Discussion on disability issues at the White House

At the White House -- Advocates for those with disabilities met at the White House July 10 to discuss policy directions for consideration by the Obama administration.

Photographed in the Eisenhower Executive Office Building, next to the West Wing, are (from left): Patricia Leahy, director of governmental affairs for the National Rehabilitation Association; Carl R. Flowers, associate professor in Southern Illinois University Carbondale’s Rehabilitation Institute and association past president; Stacia L. Robertson, Rehabilitation Institute associate professor and president of the National Association of Multicultural Rehabilitation Concerns; presidential adviser Kareem Dale; Rita Martin, director of policy, research and membership services for the Council of State Administrators of Vocational Rehabilitation; Carl Suter, the council’s executive director; and Beverlee Stafford, executive director of the rehabilitation association. (Photo provided)

July 17, 2009

Experts discuss disability issues at White House

by K.C. Jaehnig

CARBONDALE, Ill. -- Two experts from Southern Illinois University Carbondale’s Rehabilitation Institute met July 10 at the White House with presidential adviser Kareem Dale to talk about issues affecting people with disabilities.

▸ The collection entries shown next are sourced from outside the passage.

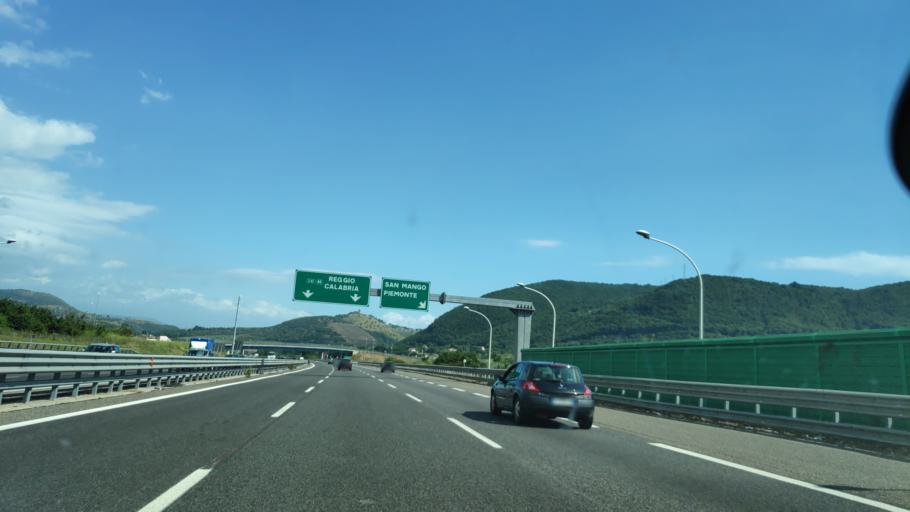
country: IT
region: Campania
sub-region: Provincia di Salerno
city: San Mango Piemonte
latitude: 40.6918
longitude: 14.8358
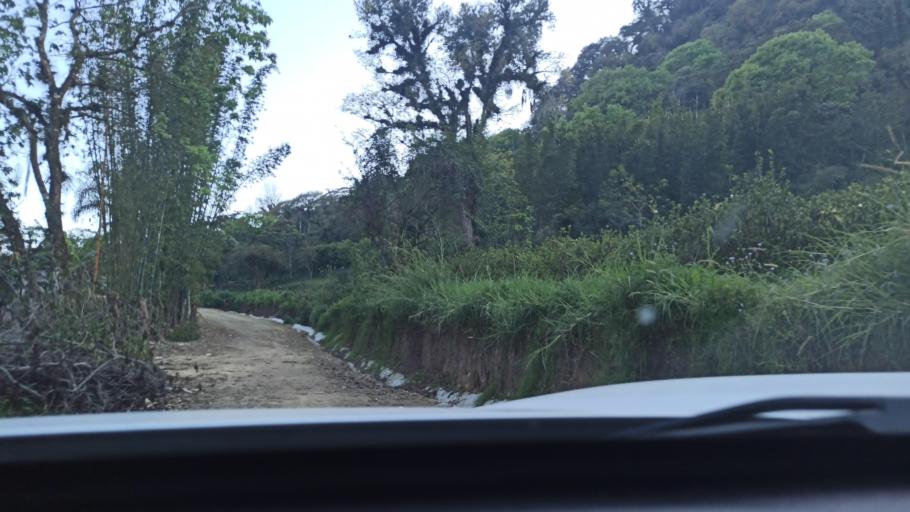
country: MX
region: Veracruz
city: Atzacan
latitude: 18.9072
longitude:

At Dale’s invitation, Carl R. Flowers, past president of the National Rehabilitation Association, and Stacia L. Robertson, president of the National Association of Multicultural Rehabilitation Concerns, joined representatives of the rehabilitation association and the Council of State Administrators of Vocational Rehabilitation in providing background to be used in developing federal policy in this area.

The group emphasized the importance of keeping the public vocational rehabilitation program within the U.S. Department of Education rather than moving it to the labor department.

“The collective thinking is that individuals with disabilities will be lost within the Department of Labor, based on the fact that it is completely focused on employment,” Flowers said.

“Individuals with disabilities want to work and contribute to society, but there are other needs that must be addressed as part of the rehabilitation plan.”

The group also discussed the need for qualified rehabilitation professionals in state agencies and the value of being attuned to cultural differences.

“In some state employment agencies, the staff serving persons with disabilities are general employment personnel who are not familiar with the need for additional services,” Flowers said.

“In addition, the literature suggests that in the past, rehabilitation counselors have not always been sensitive to racial and ethnic backgrounds and so do not achieve the results they have with clients from other backgrounds.”

Robertson said she particularly wanted to focus on diversity and a credentialing process that emphasizes learning to deal with people from other cultures.

“As the NAMRC president, I have already contacted Dale’s office to follow up on that discussion and to supply him with information on the association,” she said.